APP下载

网络化治理视角下的城市大脑

2021-07-25张蔚文

人民论坛·学术前沿 2021年9期

张蔚文

【关键词】效率导向  公共价值导向  數字治理  城市大脑

【中图分类号】 D630                             【文献标识码】A

【DOI】10.16619/j.cnki.rmltxsqy.2021.09.008

引言

城市是社会经济活动的重要载体,也是人民群众生产生活、宜业宜居的乐园。城市治理是国家治理体系和治理能力现代化的重要组成部分,涉及城市规划、建设、管理等各环节和生产、生活、生态各领域,在国家发展中占据举足轻重的地位。2020年3月,习近平总书记在浙江省杭州市城市大脑运营指挥中心考察时指出,推进国家治理体系和治理能力现代化,必须抓好城市治理体系和治理能力现代化。运用大数据、云计算、区块链、人工智能等前沿技术推动城市管理手段、管理模式、管理理念创新,从数字化到智能化再到智慧化,让城市更聪明一些、更智慧一些,是推动城市治理体系和治理能力现代化的必由之路,前景广阔。城市治理是一项复杂的系统性工程,需要协调各方利益、统筹多方力量。而城市治理的数字化转型,不仅有利于推进城市治理体系和治理能力现代化,提升城市治理绩效和生活品质,而且还有可能促进数字技术发展,推动组织与社会的数字化转型。[1]

近年来,随着大数据、物联网、人工智能等新一代数字信息技术的出现和发展,城市治理领域也产生了以数字化转型为核心的众多新议题。当前的数字化、信息化和智能化技术正在孕育全周期、智慧化的城市治理新模式,也对城市治理本身提出了新的更高要求。在此背景下,以上海、杭州和雄安新区等为代表的许多城市和地区开始探索数字化转型,并形成了包括“一网通办、一网统管”、城市大脑、数字孪生城市等在内的诸多成果。在实践中,这些城市和地区也积累了许多经验,并逐渐探索出一条具有时代特征和中国特色的超大城市数字化治理路径。

## 所给清单

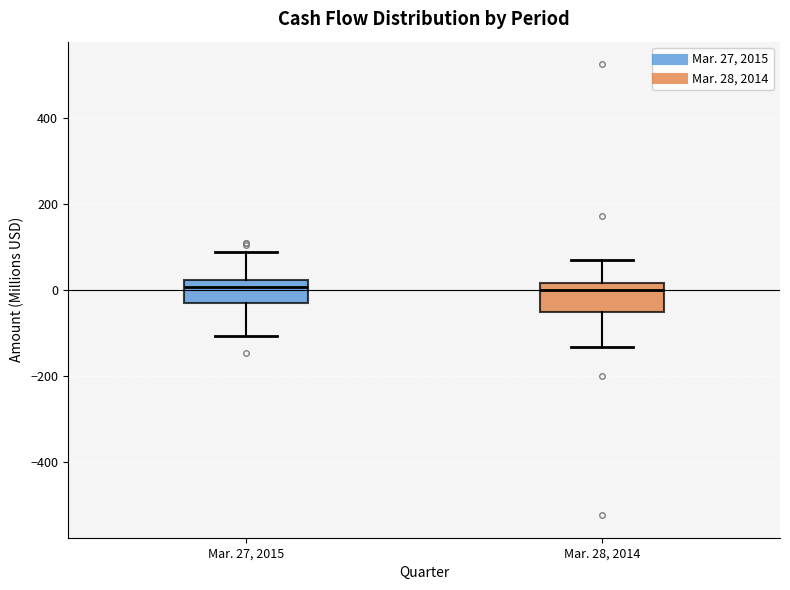

Where does the median line of the box for Mar. 28, 2014 sit on the y-axis? The values are not printed on the chart, so give them approximately, as read against the axis.

0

## 要做的事
a) 这篇讲城市大脑的文章里,有一句说可以用前沿技术推动城市管理手段、管理模式、管理理念创新。把这句里点名的前沿技术全部列出来。
b) 从城市大脑这篇文章里原样摘出一段,从“城市是社会经济活动的重要载体”开始,到“色的超大城市数字化治理路径。”结束。

## 各题答案
a) 大数据、云计算、区块链、人工智能

b)
城市是社会经济活动的重要载体,也是人民群众生产生活、宜业宜居的乐园。城市治理是国家治理体系和治理能力现代化的重要组成部分,涉及城市规划、建设、管理等各环节和生产、生活、生态各领域,在国家发展中占据举足轻重的地位。2020年3月,习近平总书记在浙江省杭州市城市大脑运营指挥中心考察时指出,推进国家治理体系和治理能力现代化,必须抓好城市治理体系和治理能力现代化。运用大数据、云计算、区块链、人工智能等前沿技术推动城市管理手段、管理模式、管理理念创新,从数字化到智能化再到智慧化,让城市更聪明一些、更智慧一些,是推动城市治理体系和治理能力现代化的必由之路,前景广阔。城市治理是一项复杂的系统性工程,需要协调各方利益、统筹多方力量。而城市治理的数字化转型,不仅有利于推进城市治理体系和治理能力现代化,提升城市治理绩效和生活品质,而且还有可能促进数字技术发展,推动组织与社会的数字化转型。[1]

近年来,随着大数据、物联网、人工智能等新一代数字信息技术的出现和发展,城市治理领域也产生了以数字化转型为核心的众多新议题。当前的数字化、信息化和智能化技术正在孕育全周期、智慧化的城市治理新模式,也对城市治理本身提出了新的更高要求。在此背景下,以上海、杭州和雄安新区等为代表的许多城市和地区开始探索数字化转型,并形成了包括“一网通办、一网统管”、城市大脑、数字孪生城市等在内的诸多成果。在实践中,这些城市和地区也积累了许多经验,并逐渐探索出一条具有时代特征和中国特色的超大城市数字化治理路径。